Little dude is really and truly into reading.

It could be said that I’m looking too far into the behavior of an almost 6-year-old, but I really do think — KNOW — there’s something vital about seeing oneself reflected in books. Books are important (duh). Literacy is literally the foundation for any form of success. Gotta be able to read and write if you wanna get anywhere in life.

So back to books. To encourage literacy, we give kids books. And they read them. But can you imagine somebody saying, “Now here are the MOST IMPORTANT THINGS YOU NEED TO READ,” and then you read them … and you’re not in them?

I don’t have statistics to support my theory, but this is what I can tell you as an author and as a mom: discovering one’s presence in books like my son did is what makes kids feel like they EXIST. It validates their place and their value in the world. Because you know what? They know other people are reading books about them, too. They know they’re being seen. Every day I hear from kids who tell me: “Ms. Stone, your book was the first one I ever finished. I could really relate!”
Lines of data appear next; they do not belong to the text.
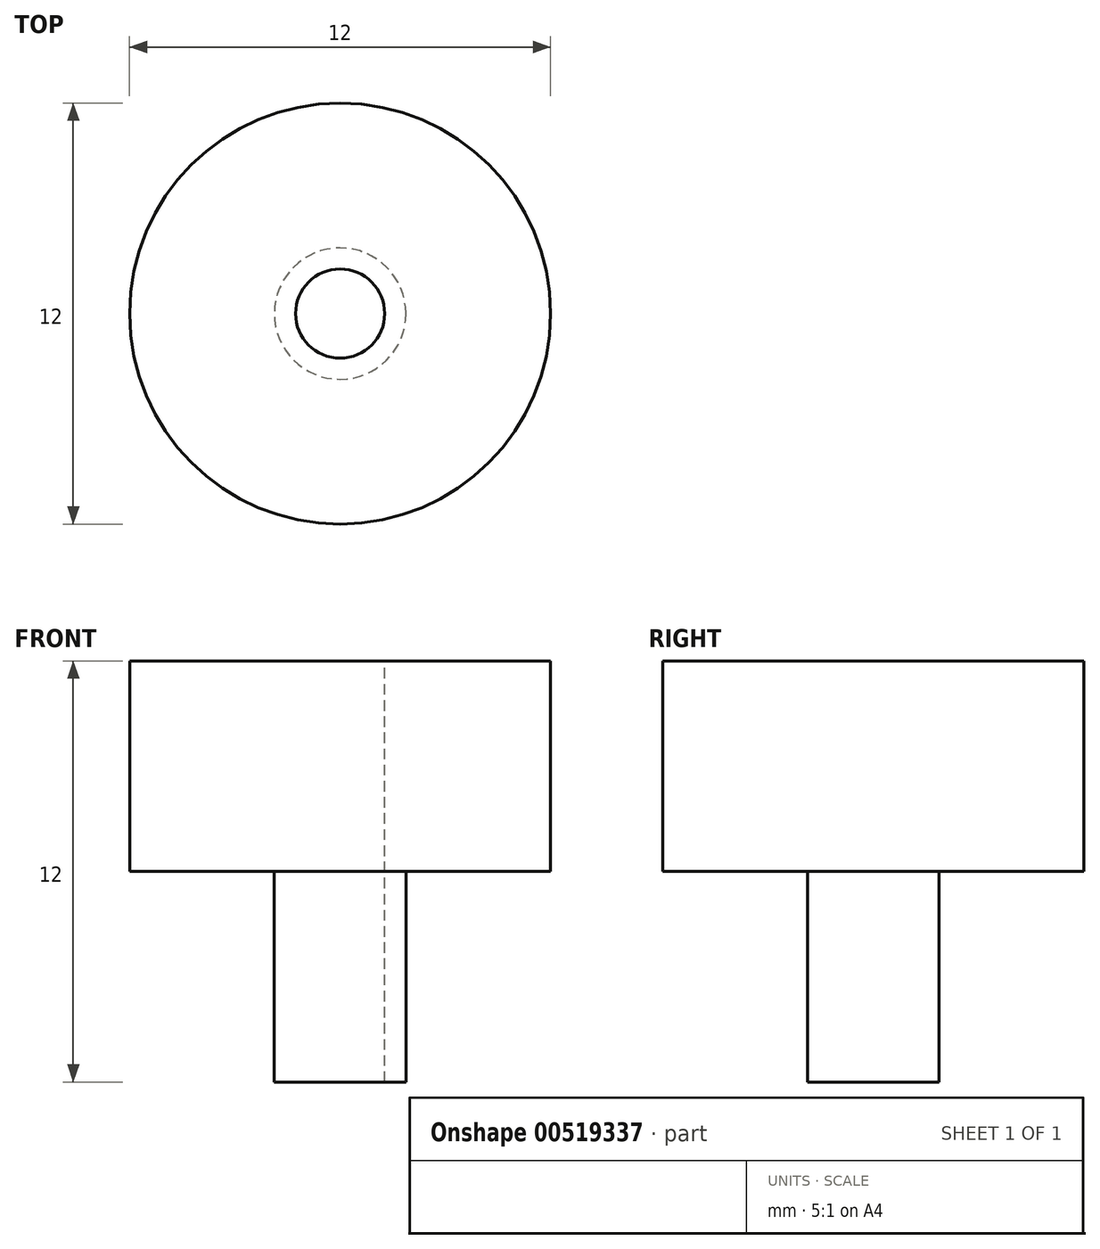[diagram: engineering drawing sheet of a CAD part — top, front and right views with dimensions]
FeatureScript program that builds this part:
annotation { "Feature Type Name" : "Feature", "Feature Type Description" : "" }
export const myFeature = defineFeature(function(context is Context, id is Id, definition is map)
    precondition{}
    {
        {
            var Q0;
            Q0=qCreatedBy(makeId("Top.planeOp"),FACE);
            var sketch = newSketch(context, id + "F0", { "sketchPlane" : qUnion([Q0])});
            skCircle(sketch, "E0", {"center": v(-128.23, -56.97) * mm, "radius": 1.87 * mm});
            skSolve(sketch);
        }
        {
            var Q0;
            Q0 = qSketchRegion(id + "F0", true);
            extrude(context, id + "F1", {"entities" : qUnion([Q0]), "depth" : 6 * mm, "offsetDistance" : 25.4 * mm});
        }
        {
            var Q0;
            Q0=makeQuery(id+"F1.opExtrude","CAP_FACE",FACE,{"disambiguationData":[OSD([sQuery(id+"F0.wireOp",EDGE,"E0")])],"isStart":false});
            var sketch = newSketch(context, id + "F2", { "sketchPlane" : qUnion([Q0])});
            skCircle(sketch, "E1", {"center": v(-128.23, -56.97) * mm, "radius": 6 * mm});
            skSolve(sketch);
        }
        {
            var Q0;
            Q0 = qSketchRegion(id + "F2", true);
            extrude(context, id + "F3", {"entities" : qUnion([Q0]), "operationType" : NewBodyOperationType.ADD, "depth" : 6 * mm, "offsetDistance" : 25.4 * mm});
        }
        {
            var Q0;
            Q0=makeQuery(id+"F3.opExtrude","CAP_FACE",FACE,{"disambiguationData":[OSD([sQuery(id+"F2.wireOp",EDGE,"E1")])],"isStart":false});
            var sketch = newSketch(context, id + "F4", { "sketchPlane" : qUnion([Q0])});
            skCircle(sketch, "E2", {"center": v(-128.23, -56.97) * mm, "radius": 1.27 * mm});
            skSolve(sketch);
        }
        {
            var Q0;
            Q0=makeQuery(id+"F4.imprint","IMPRINT",FACE,{"disambiguationData":[TD([[makeQuery(id+"F4.imprint","IMPRINT",EDGE,{"derivedFrom":sQuery(id+"F4.wireOp",EDGE,"E2")}),1.0]])]});
            extrude(context, id + "F5", {"entities" : qUnion([Q0]), "operationType" : NewBodyOperationType.REMOVE, "endBound" : BoundingType.THROUGH_ALL, "oppositeDirection" : true, "depth" : 25.4 * mm, "offsetDistance" : 25.4 * mm});
        }
    });
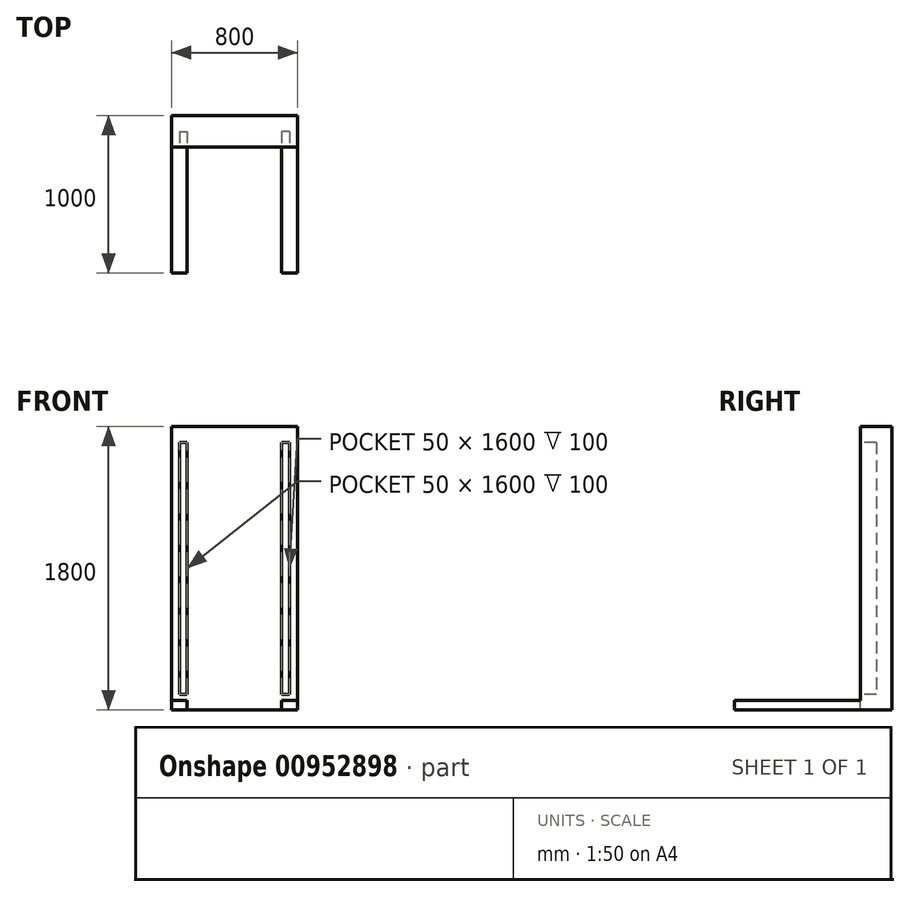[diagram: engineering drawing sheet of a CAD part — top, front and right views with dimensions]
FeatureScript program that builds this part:
annotation { "Feature Type Name" : "Feature", "Feature Type Description" : "" }
export const myFeature = defineFeature(function(context is Context, id is Id, definition is map)
    precondition{}
    {
        {
            var Q0;
            Q0=qCreatedBy(makeId("Front.planeOp"),FACE);
            var sketch = newSketch(context, id + "F0", { "sketchPlane" : qUnion([Q0])});
            skLineSegment(sketch, "E0", {"start": v(0, 0) * mm, "end": v(800, 0) * mm});
            skLineSegment(sketch, "E1", {"start": v(800, 0) * mm, "end": v(800, 1800) * mm});
            skLineSegment(sketch, "E2", {"start": v(800, 1800) * mm, "end": v(0, 1800) * mm});
            skLineSegment(sketch, "E3", {"start": v(0, 1800) * mm, "end": v(0, 0) * mm});
            skSolve(sketch);
        }
        {
            var Q0;
            Q0 = qSketchRegion(id + "F0", true);
            extrude(context, id + "F1", {"entities" : qUnion([Q0]), "depth" : 200 * mm, "offsetDistance" : 25 * mm});
        }
        {
            var Q0;
            Q0=makeQuery(id+"F1.opExtrude","SWEPT_FACE",FACE,{"disambiguationData":[OSD([sQuery(id+"F0.wireOp",EDGE,"E3")])]});
            cPlane(context, id + "F2", {"entities" : qUnion([Q0]), "cplaneType" : CPlaneType.OFFSET, "offset" : 400 * mm, "oppositeDirection" : true, "width" : 150 * mm, "height" : 150 * mm});
        }
        {
            var Q0;
            Q0=makeQuery(id+"F1.opExtrude","CAP_FACE",FACE,{"disambiguationData":[OSD([sQuery(id+"F0.wireOp",EDGE,"E0"),sQuery(id+"F0.wireOp",EDGE,"E1"),sQuery(id+"F0.wireOp",EDGE,"E2"),sQuery(id+"F0.wireOp",EDGE,"E3")])],"isStart":false});
            var sketch = newSketch(context, id + "F3", { "sketchPlane" : qUnion([Q0])});
            skLineSegment(sketch, "E4.bottom", {"start": v(50, 1700) * mm, "end": v(100, 1700) * mm});
            skLineSegment(sketch, "E4.top", {"start": v(50, 100) * mm, "end": v(100, 100) * mm});
            skLineSegment(sketch, "E4.left", {"start": v(50, 1700) * mm, "end": v(50, 100) * mm});
            skLineSegment(sketch, "E4.right", {"start": v(100, 1700) * mm, "end": v(100, 100) * mm});
            skLineSegment(sketch, "E5.MirrorCS", {"start": v(750, 1700) * mm, "end": v(750, 100) * mm});
            skLineSegment(sketch, "E6.MirrorCS", {"start": v(700, 1700) * mm, "end": v(700, 100) * mm});
            skLineSegment(sketch, "E7.MirrorCS", {"start": v(750, 1700) * mm, "end": v(700, 1700) * mm});
            skLineSegment(sketch, "E8.MirrorCS", {"start": v(750, 100) * mm, "end": v(700, 100) * mm});
            skSolve(sketch);
        }
        {
            var Q0;
            Q0=makeQuery(id+"F3.imprint","IMPRINT",FACE,{"disambiguationData":[TD([[makeQuery(id+"F3.imprint","IMPRINT",EDGE,{"derivedFrom":sQuery(id+"F3.wireOp",EDGE,"E4.bottom")}),-1.0]])]});
            var Q1;
            Q1=makeQuery(id+"F3.imprint","IMPRINT",FACE,{"disambiguationData":[TD([[makeQuery(id+"F3.imprint","IMPRINT",EDGE,{"derivedFrom":sQuery(id+"F3.wireOp",EDGE,"E5.MirrorCS")}),-1.0]])]});
            extrude(context, id + "F4", {"entities" : qUnion([Q0, Q1]), "operationType" : NewBodyOperationType.REMOVE, "oppositeDirection" : true, "depth" : 100 * mm, "offsetDistance" : 25 * mm});
        }
        {
            var Q0;
            Q0=makeQuery(id+"F1.opExtrude","CAP_FACE",FACE,{"disambiguationData":[OSD([sQuery(id+"F0.wireOp",EDGE,"E0"),sQuery(id+"F0.wireOp",EDGE,"E1"),sQuery(id+"F0.wireOp",EDGE,"E2"),sQuery(id+"F0.wireOp",EDGE,"E3")])],"isStart":false});
            var sketch = newSketch(context, id + "F5", { "sketchPlane" : qUnion([Q0])});
            skPoint(sketch, "E9.oppositeSnap0", {"position": v(725, 100) * mm});
            skLineSegment(sketch, "E9.bottom", {"start": v(800, 0) * mm, "end": v(700, 0) * mm});
            skLineSegment(sketch, "E9.top", {"start": v(800, 60) * mm, "end": v(700, 60) * mm});
            skLineSegment(sketch, "E9.left", {"start": v(800, 0) * mm, "end": v(800, 60) * mm});
            skLineSegment(sketch, "E9.right", {"start": v(700, 0) * mm, "end": v(700, 60) * mm});
            skLineSegment(sketch, "E10.MirrorCS", {"start": v(100, 0) * mm, "end": v(100, 60) * mm});
            skLineSegment(sketch, "E11.MirrorCS", {"start": v(0, 60) * mm, "end": v(100, 60) * mm});
            skLineSegment(sketch, "E12.MirrorCS", {"start": v(0, 0) * mm, "end": v(0, 60) * mm});
            skLineSegment(sketch, "E13.MirrorCS", {"start": v(0, 0) * mm, "end": v(100, 0) * mm});
            skSolve(sketch);
        }
        {
            var Q0;
            {var subQ3=sQuery(id+"F5.wireOp",EDGE,"E10.MirrorCS");Q0=makeQuery(id+"F5.imprint","IMPRINT",FACE,{"disambiguationData":[TD([[makeQuery(id+"F5.imprint","IMPRINT",EDGE,{"derivedFrom":subQ3}),1.0]])]});}
            var Q1;
            Q1=makeQuery(id+"F5.imprint","IMPRINT",FACE,{"disambiguationData":[TD([[makeQuery(id+"F5.imprint","IMPRINT",EDGE,{"derivedFrom":sQuery(id+"F5.wireOp",EDGE,"E9.bottom")}),1.0]])]});
            extrude(context, id + "F6", {"entities" : qUnion([Q0, Q1]), "operationType" : NewBodyOperationType.ADD, "depth" : 800 * mm, "offsetDistance" : 25 * mm});
        }
    });
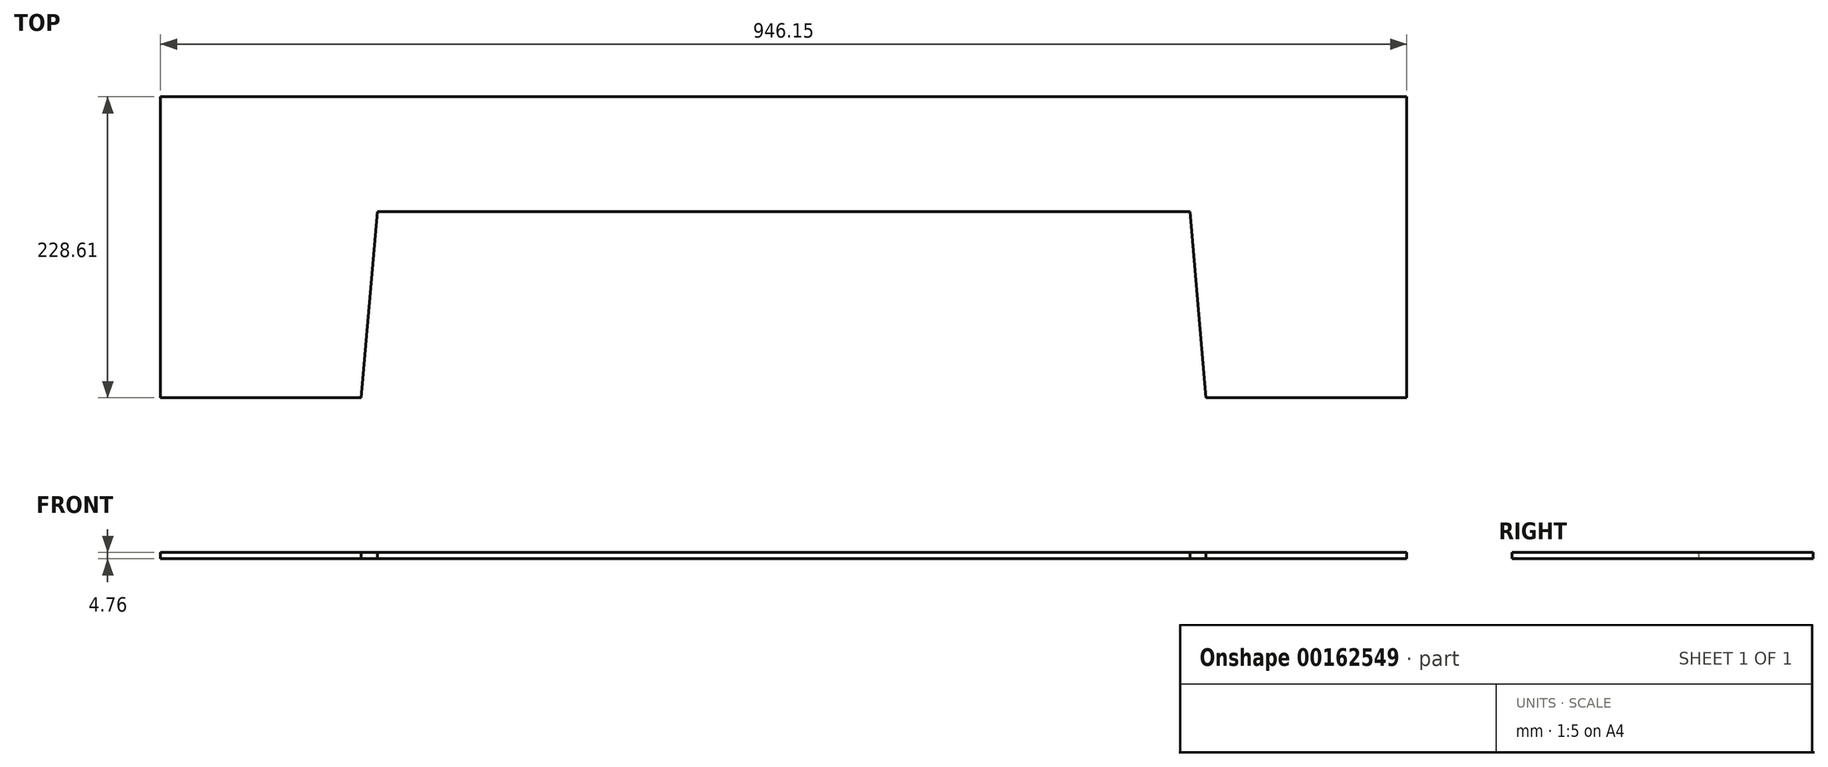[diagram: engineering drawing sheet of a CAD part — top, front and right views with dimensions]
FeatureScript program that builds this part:
annotation { "Feature Type Name" : "Feature", "Feature Type Description" : "" }
export const myFeature = defineFeature(function(context is Context, id is Id, definition is map)
    precondition{}
    {
        {
            var Q0;
            Q0=qCreatedBy(makeId("Top.planeOp"),FACE);
            var sketch = newSketch(context, id + "F0", { "sketchPlane" : qUnion([Q0])});
            skLineSegment(sketch, "E0.left", {"start": v(235.8, 115.25) * mm, "end": v(235.8, -113.35) * mm});
            skLineSegment(sketch, "E0.right", {"start": v(-710.36, 115.24) * mm, "end": v(-710.36, -113.36) * mm});
            skPoint(sketch, "E1.orphan", {"position": v(555.12, 48.59) * mm});
            skPoint(sketch, "E2.orphan", {"position": v(-557.96, -113.36) * mm});
            skLineSegment(sketch, "E3", {"start": v(-710.36, -113.36) * mm, "end": v(-557.96, -113.36) * mm});
            skLineSegment(sketch, "E4", {"start": v(83.4, -113.35) * mm, "end": v(235.8, -113.35) * mm});
            skLineSegment(sketch, "E5", {"start": v(-710.36, 115.24) * mm, "end": v(235.8, 115.25) * mm});
            skLineSegment(sketch, "E6.top", {"start": v(-545.73, 28.15) * mm, "end": v(71.15, 28.15) * mm});
            skLineSegment(sketch, "E7", {"start": v(-557.96, -113.36) * mm, "end": v(-545.73, 28.15) * mm});
            skLineSegment(sketch, "E8", {"start": v(83.4, -113.35) * mm, "end": v(71.15, 28.15) * mm});
            skSolve(sketch);
        }
        {
            var Q0;
            Q0=qSketchRegion(id+"F0",true);
            extrude(context, id + "F1", {"entities" : qUnion([Q0]), "depth" : 4.76 * mm});
        }
    });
But that’s not even the best part. The best part is the follow-up question:

“So, like, what else should I read?”

Every. Single. Time.

It only takes one book to make a kid a reader. And readers, statistically, do better. In every area of life.

So let’s commit to helping kids find their personal Peter’s Chair. As parents, as educators, as aunties and uncles, as grown-ups in general, there’s no better way to empower the babies. To get that foundation of literacy in place so they’ll have something firm to jump off of as they leap toward success.

Because one day when we are all old as dirt and back in diapers, our fates will be in their hands. Let’s make sure their highest priority is paying us back for the rich, full lives they’ve accomplished after we handed them the right book.